The following is a recap of the fourth day of testimony:
* Prosecution, Witness No. 17 -- Dave Cloutier: Cloutier, a task force officer with the Drug Enforcement Agency, testified that he traveled to a medical examiner's office in New York in April 2011 to retrieve the bullet removed from Ribhi Kandeel during the autopsy conducted on his body. He told the court he ensured the evidence was secure from the time he picked it up until it was placed in storage at the Goldsboro Police Department a few days later.

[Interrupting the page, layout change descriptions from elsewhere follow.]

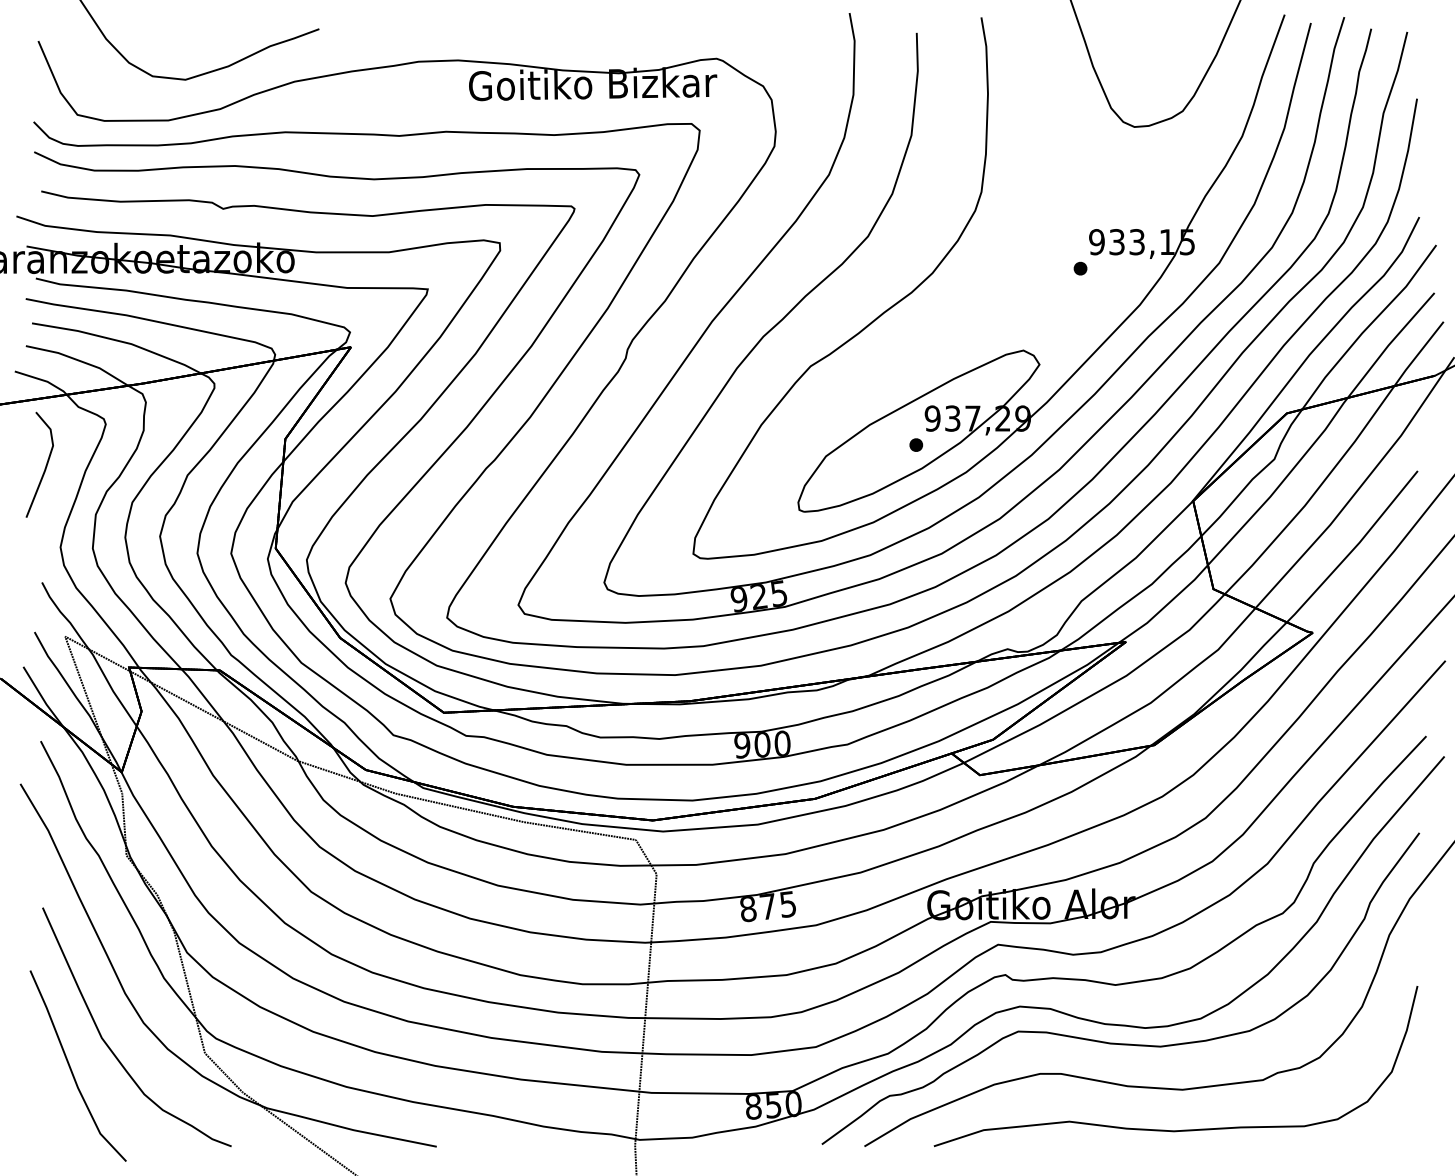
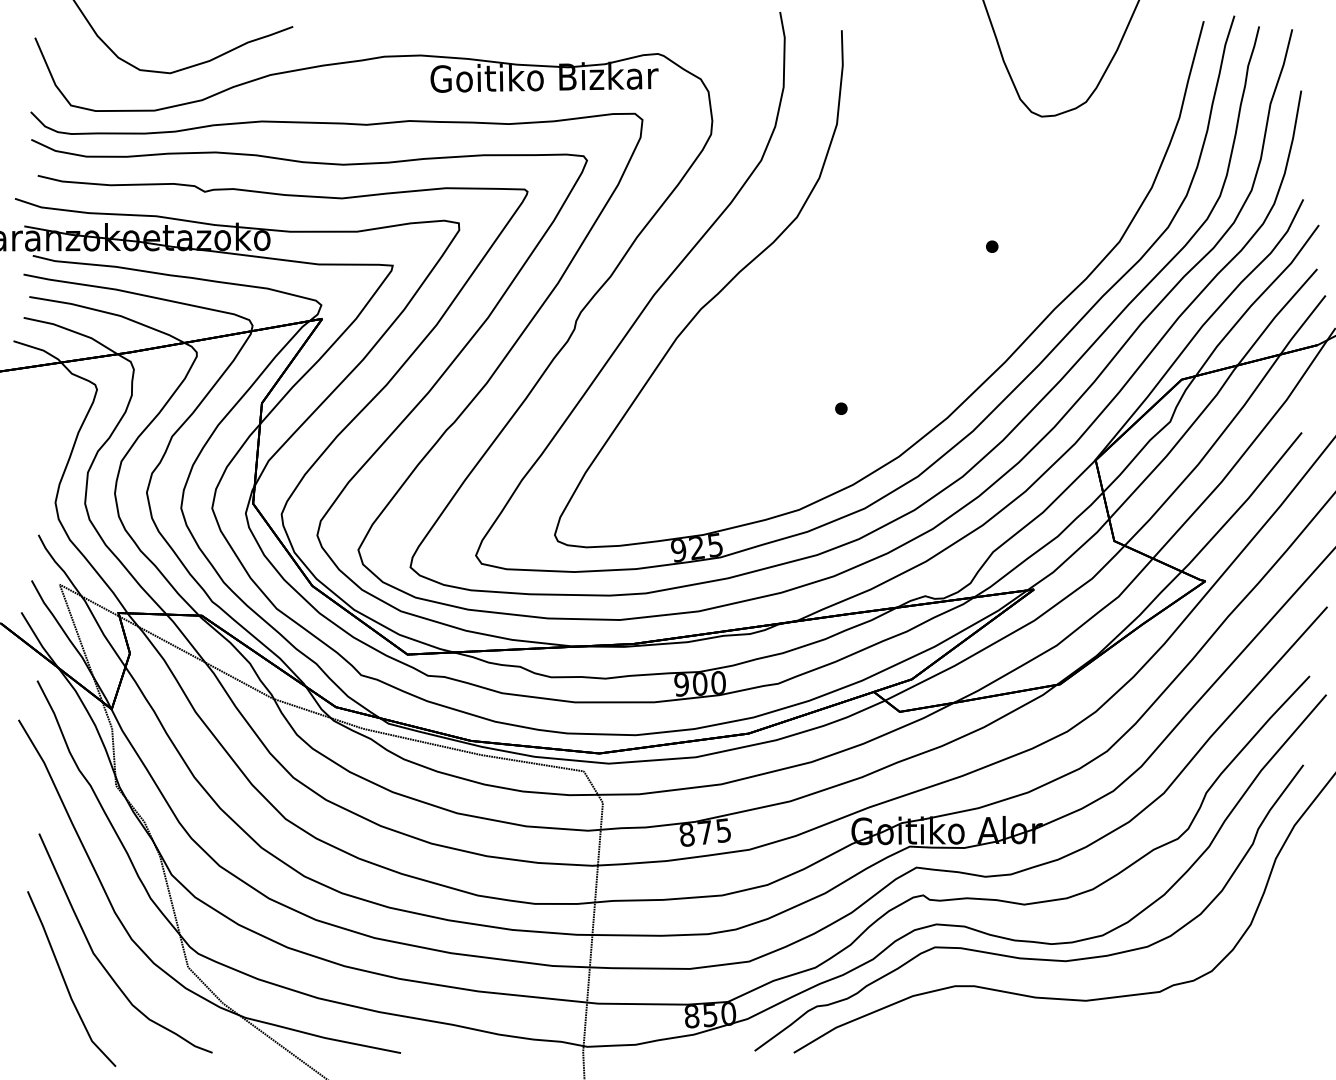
part: (949, 254) -> (871, 233), removed
line: (45, 465) -> (41, 427), removed
curve: (1176, 1129) -> (1080, 1037), removed

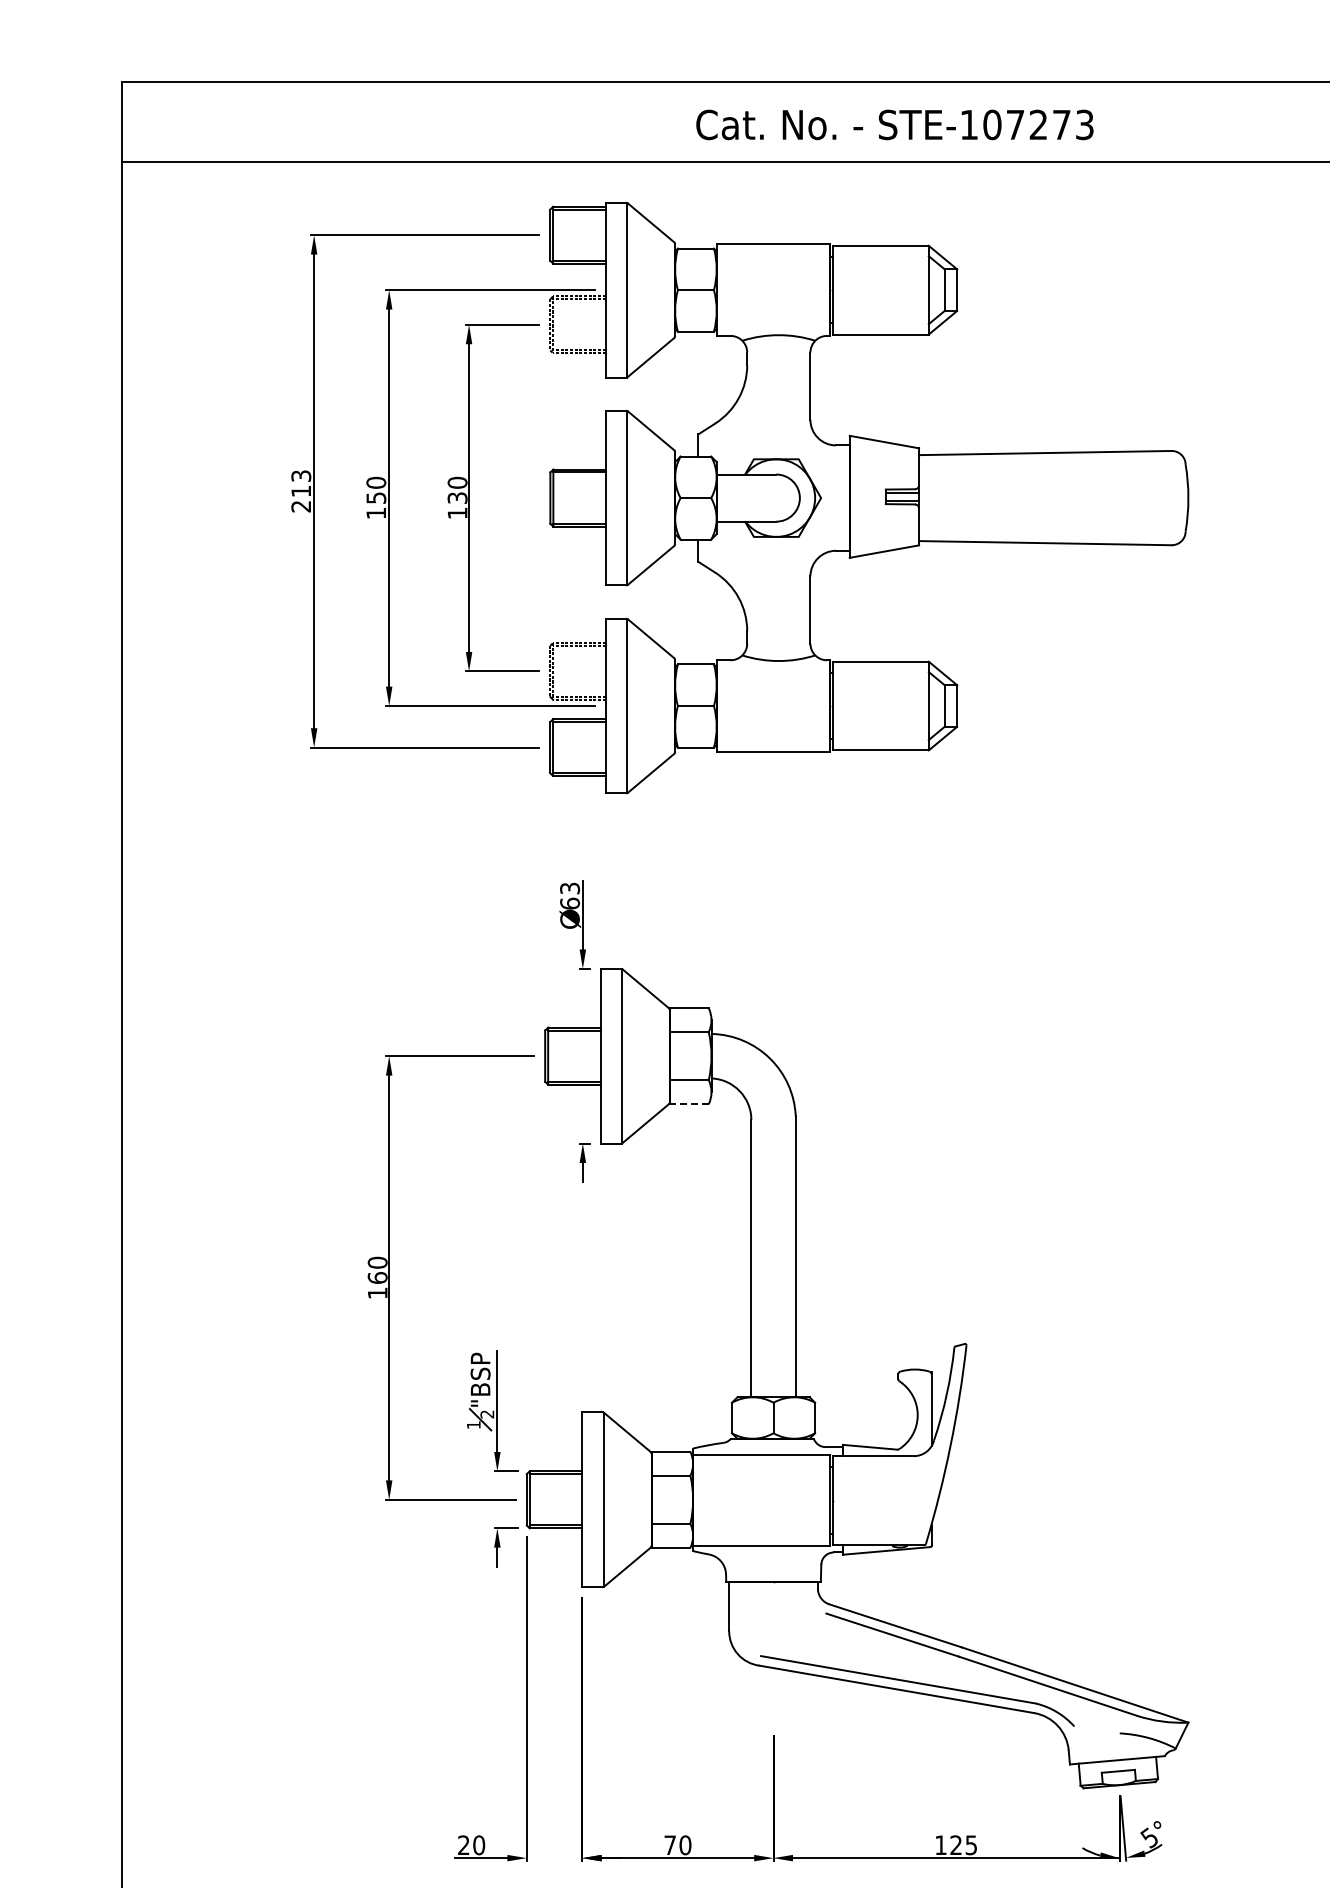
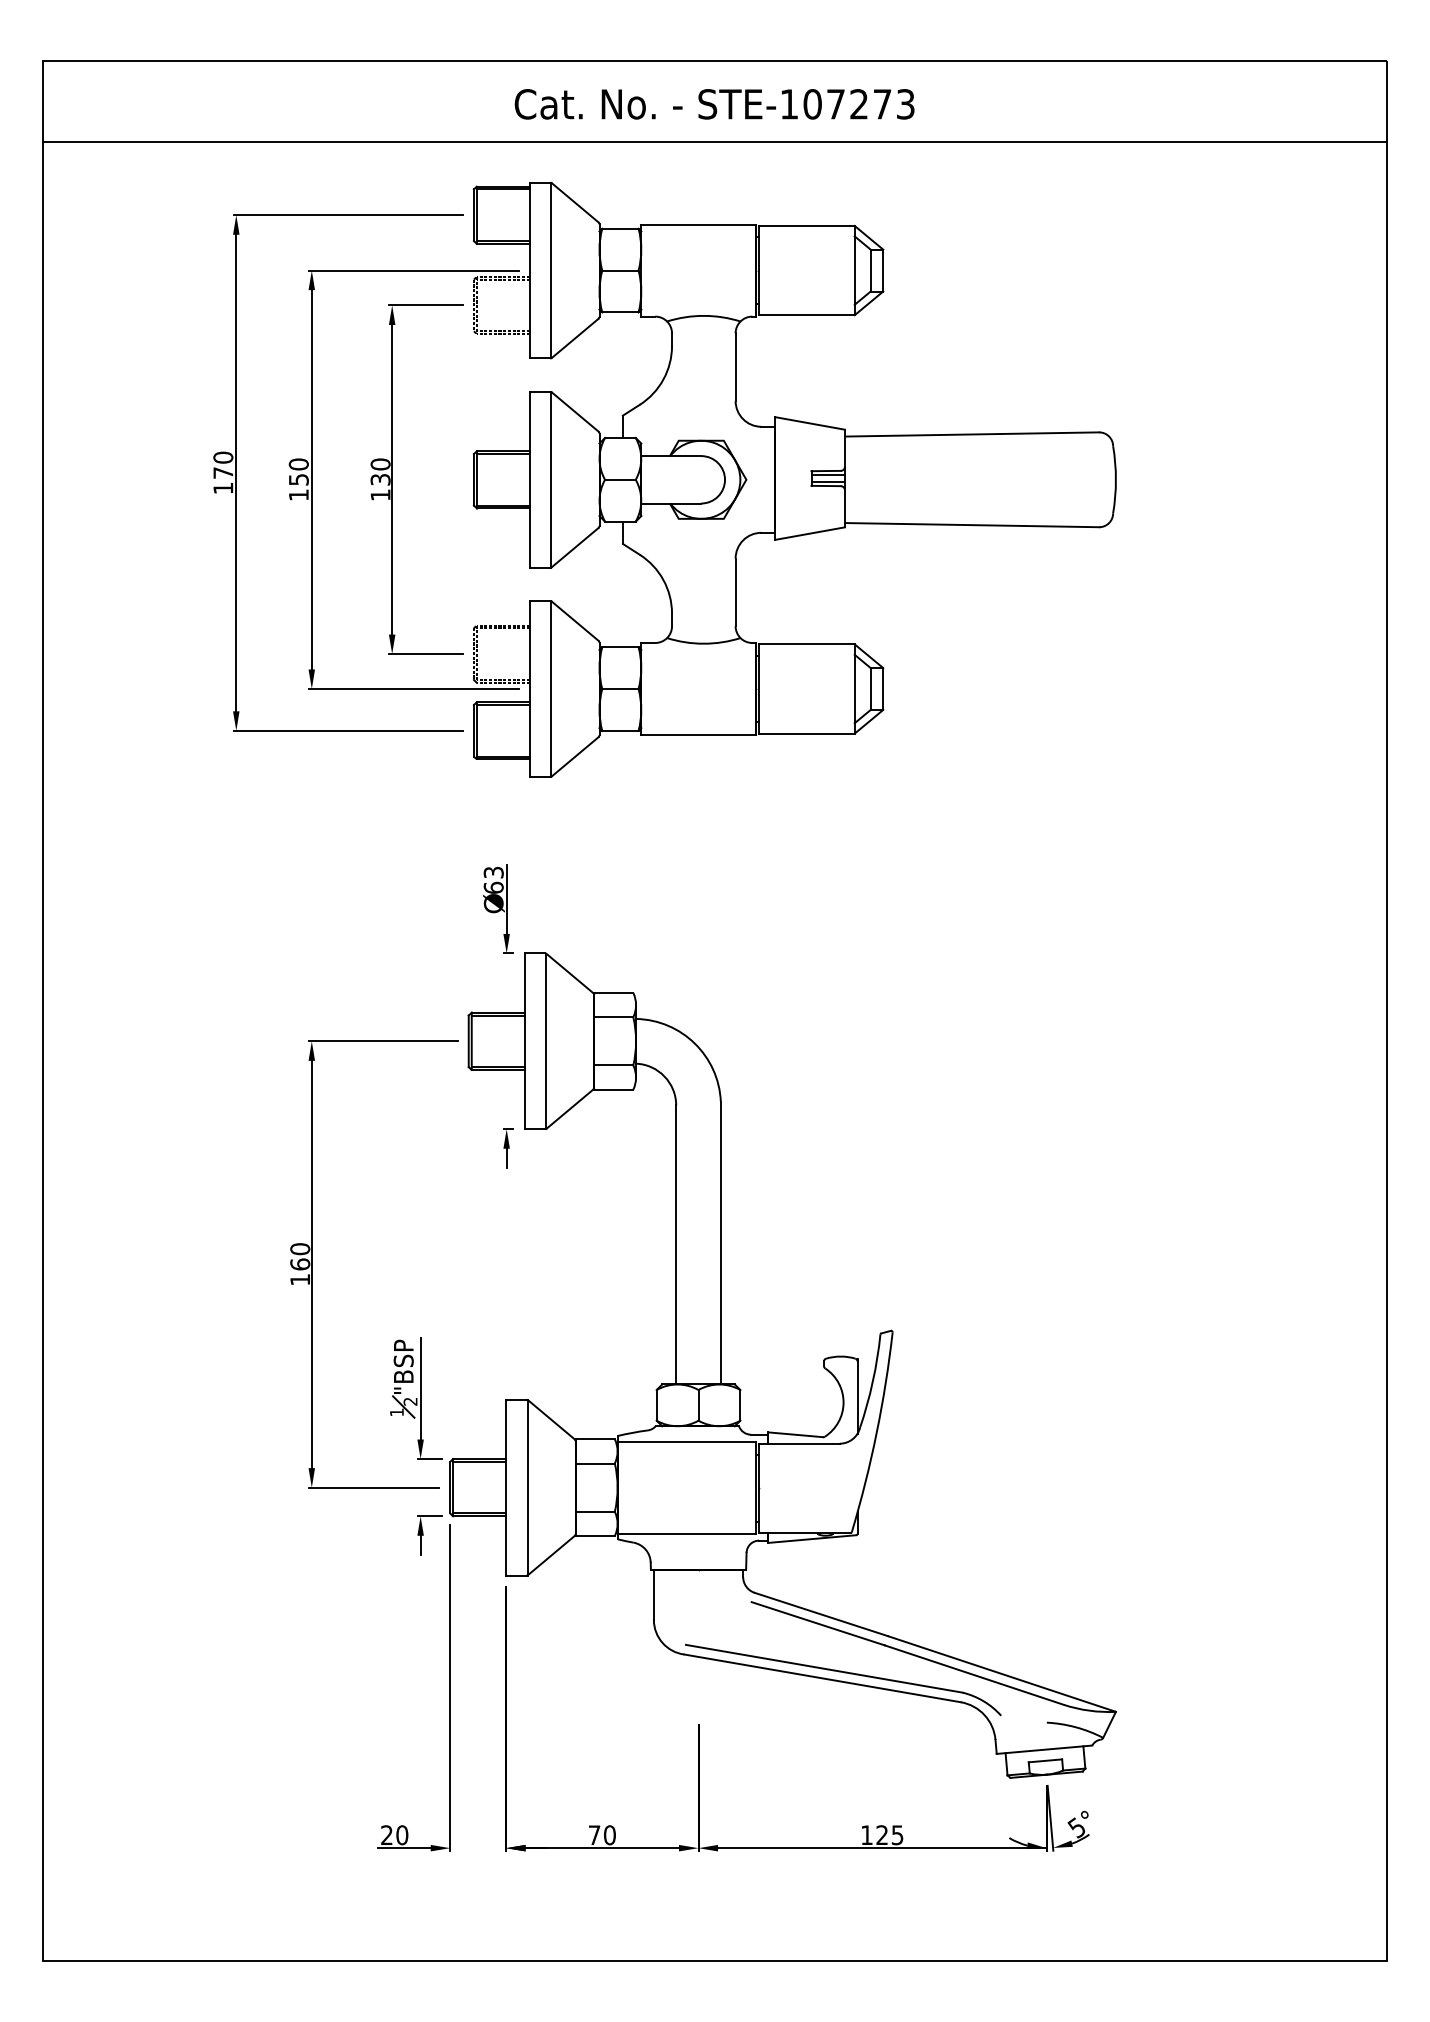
text: (894, 125) -> (714, 104), moved
text: (301, 490) -> (223, 472), 213 -> 170
line: (689, 1104) -> (613, 1089), dashed -> solid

* Prosecution, Witness No. 18 -- Delbert Edwards: Edwards, a former employee at the local 911 call center, testified that during the time of the shooting, he was in charge of maintaining records of calls received there. He told the court that on Aug. 18, 2008, a call came in regarding an incident at the Brookside Convenient Mart. "Apparently, this particular incident was a shooting," he said. He sat on the stand as Assistant District Attorney, with the help of defense attorney Mary Darrow, played a series of 911 calls for the jury, and said he knew the calls were received by the local call center because he recognized the voices of the operators on the recording.
* Prosecution, Witness No. 19 -- Nelson Viera: Viera, a member of the Goldsboro-Wayne Drug Squad, testified that he was the officer charged with administering the photo lineup during which Marqetta Quinn identified Joshua Davis as one of the men she saw jump a fence and, moments later, flee the Brookside Convenient Mart Aug. 18, 2008. "She said, that's him right there," he said. "She was 100 percent positive." He also told the court that he retrieved a gun allegedly stolen during the robbery during a drug bust and that the man arrested during the raid, Christopher Alexander, claimed ownership of the pistol. But after defense attorneys inferred that, perhaps, Alexander was involved in the shooting, Viera said he was privy to documents that prove Alexander was incarcerated that night. Special Superior Court Judge Jack Jenkins upheld the defense's request that his statement regarding the man's incarceration be stricken from the record and told the prosecution that if they could present the document Viera was referring to, the fact that Alexander was in jail Aug. 18, 2008, could be presented to the jury.
* Prosecution, Witness No. 20 -- Karen Zwirplia: Zwirplia, an investigator with the Goldsboro Police Department, testified that he was one of the officer's asked to serve Rashard Oliver with an arrest warrant Aug. 25, 2008. She told the court that when he was arrested, the defendant had marijuana and $314 in his pocket. She also said that she was among those who executed a search warrant on the young man's home at 1218 Franklin St. and that she seized many items from the dwelling. Zwirplia identified several pieces of evidence recovered that day Friday in court. They included: a red bandanna; a black gun holster; a box of .40-caliber bullets; a red scarf; a set of electronic scales; a loaded gun clip containing .40-caliber bullets; several photographs. During cross-examination, defense attorney Mary Darrow asked if a 9 mm pistol or 9 mm bullets were recovered from the property. Zwirplia said no.